## Work instruction 1:
Reproduce the part of the passage on whether everyone can program starting with "gloss over extremely" and going on through "that simple.".

## Page extract:
I was with you up until this point. I don't know that everyone can program
computers, and it's quite possible that many people cannot.

Observe: some people cannot, as programming requires intelligence and some
people are in fact no more intelligent than vegetables, usually due to brain
damage. If we progress further we have people that are capable of simple
thought, but cannot even recognize themselves in the mirror. Somewhere down
the line of progression (since we cannot really rank intelligence, let's
assume we are progressing in whatever "direction" of intelligence leads to the
ability to program [if there is more than one, pick one arbitrarily]) we can
choose a brain which gives people the ability to construct rudimentary
programs. I admit the line here is extremely fuzzy, because programs can vary
in complexity: the least you need is to be able to remember two words: "print
'hi'". At this point our knowledge goes to hell, it's not really clear what
functions of our minds are necessary to construct and understand varying
levels of program complexity, or whether anything special is required at all.
Simple statements like "everybody can program", or "only some can program"
gloss over extremely complicated neurological (possibly psychological, as
well) issues that won't be resolved for some time, and have no known answer.

We may believe it to be true, but I would say such a belief is _heavily_
influenced by our own experiences, as well as our own socialization with
people that share that experience. We can program, why couldn't others? It's
tempting to believe that because it was true for us it's true for everyone,
but sadly (or not so sadly) this really isn't always true. Stating as fact
that everyone can reeks of bias and optimism, because honestly it just isn't
that simple.

## Work instruction 2:
Write out the entire listing below exactly as it appears, leaving out the pictures.

Collected data
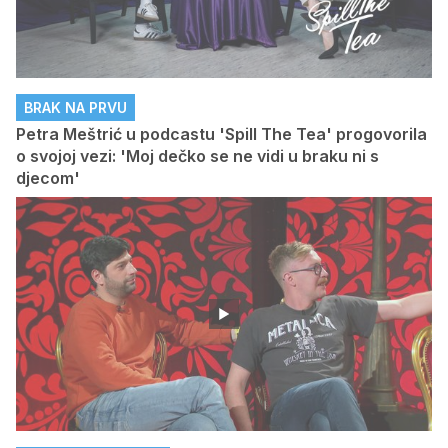
BRAK NA PRVU
Petra Meštrić u podcastu 'Spill The Tea' progovorila
o svojoj vezi: 'Moj dečko se ne vidi u braku ni s
djecom'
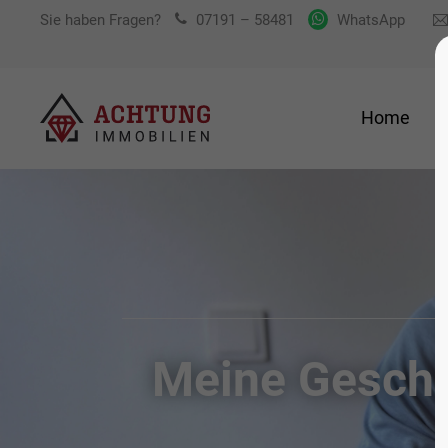
Sie haben Fragen?
07191 – 58481
WhatsApp
Home
Meine Geschi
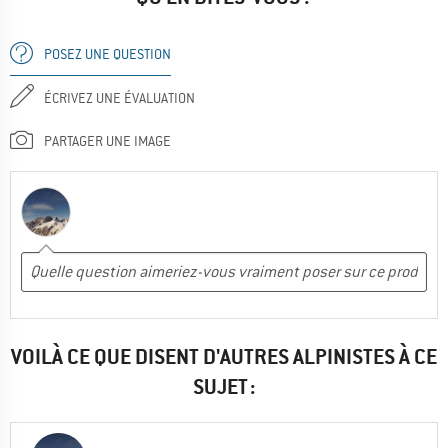
POSEZ UNE QUESTION
ÉCRIVEZ UNE ÉVALUATION
PARTAGER UNE IMAGE
VOILÀ CE QUE DISENT D'AUTRES ALPINISTES À CE
SUJET :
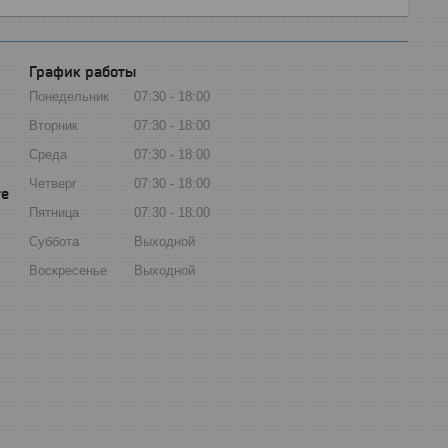
График работы
Понедельник
07:30
18:00
Вторник
07:30
18:00
Среда
07:30
18:00
Четверг
07:30
18:00
Пятница
07:30
18:00
Суббота
Выходной
Воскресенье
Выходной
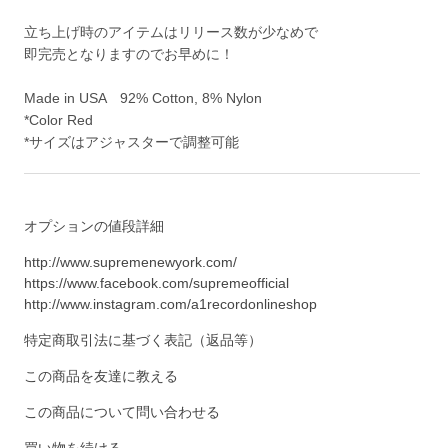
立ち上げ時のアイテムはリリース数が少なめで
即完売となりますのでお早めに！
Made in USA 92% Cotton, 8% Nylon
*Color Red
*サイズはアジャスターで調整可能
オプションの値段詳細
http://www.supremenewyork.com/
https://www.facebook.com/supremeofficial
http://www.instagram.com/a1recordonlineshop
特定商取引法に基づく表記（返品等）
この商品を友達に教える
この商品について問い合わせる
買い物を続ける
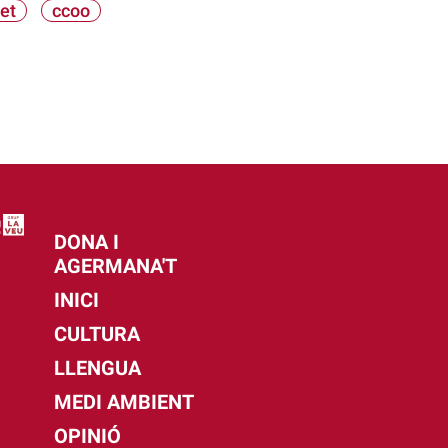
et
ccoo
DONA I
AGERMANA'T
INICI
CULTURA
LLENGUA
MEDI AMBIENT
OPINIÓ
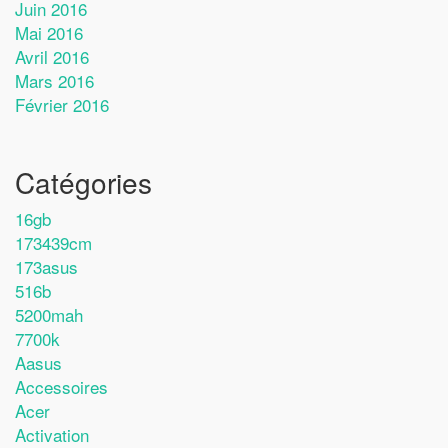
Juin 2016
Mai 2016
Avril 2016
Mars 2016
Février 2016
Catégories
16gb
173439cm
173asus
516b
5200mah
7700k
Aasus
Accessoires
Acer
Activation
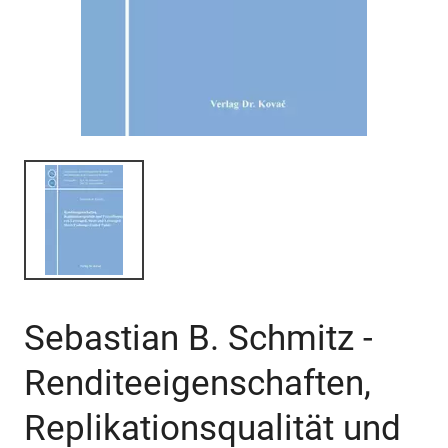
Sebastian B. Schmitz -
Renditeeigenschaften,
Replikationsqualität und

## Written reply 1:
gloss over extremely complicated neurological (possibly psychological, as
well) issues that won't be resolved for some time, and have no known answer.

We may believe it to be true, but I would say such a belief is _heavily_
influenced by our own experiences, as well as our own socialization with
people that share that experience. We can program, why couldn't others? It's
tempting to believe that because it was true for us it's true for everyone,
but sadly (or not so sadly) this really isn't always true. Stating as fact
that everyone can reeks of bias and optimism, because honestly it just isn't
that simple.

## Written reply 2:
BRAK NA PRVU
Petra Meštrić u podcastu 'Spill The Tea' progovorila
o svojoj vezi: 'Moj dečko se ne vidi u braku ni s
djecom'
Sie haben Fragen?
07191 – 58481
WhatsApp
Home
Meine Geschi
POSEZ UNE QUESTION
ÉCRIVEZ UNE ÉVALUATION
PARTAGER UNE IMAGE
VOILÀ CE QUE DISENT D'AUTRES ALPINISTES À CE
SUJET :
График работы
Понедельник
07:30
18:00
Вторник
07:30
18:00
Среда
07:30
18:00
Четверг
07:30
18:00
Пятница
07:30
18:00
Суббота
Выходной
Воскресенье
Выходной
立ち上げ時のアイテムはリリース数が少なめで
即完売となりますのでお早めに！
Made in USA 92% Cotton, 8% Nylon
*Color Red
*サイズはアジャスターで調整可能
オプションの値段詳細
http://www.supremenewyork.com/
https://www.facebook.com/supremeofficial
http://www.instagram.com/a1recordonlineshop
特定商取引法に基づく表記（返品等）
この商品を友達に教える
この商品について問い合わせる
買い物を続ける
et
ccoo
DONA I
AGERMANA'T
INICI
CULTURA
LLENGUA
MEDI AMBIENT
OPINIÓ
Juin 2016
Mai 2016
Avril 2016
Mars 2016
Février 2016
Catégories
16gb
173439cm
173asus
516b
5200mah
7700k
Aasus
Accessoires
Acer
Activation
Sebastian B. Schmitz -
Renditeeigenschaften,
Replikationsqualität und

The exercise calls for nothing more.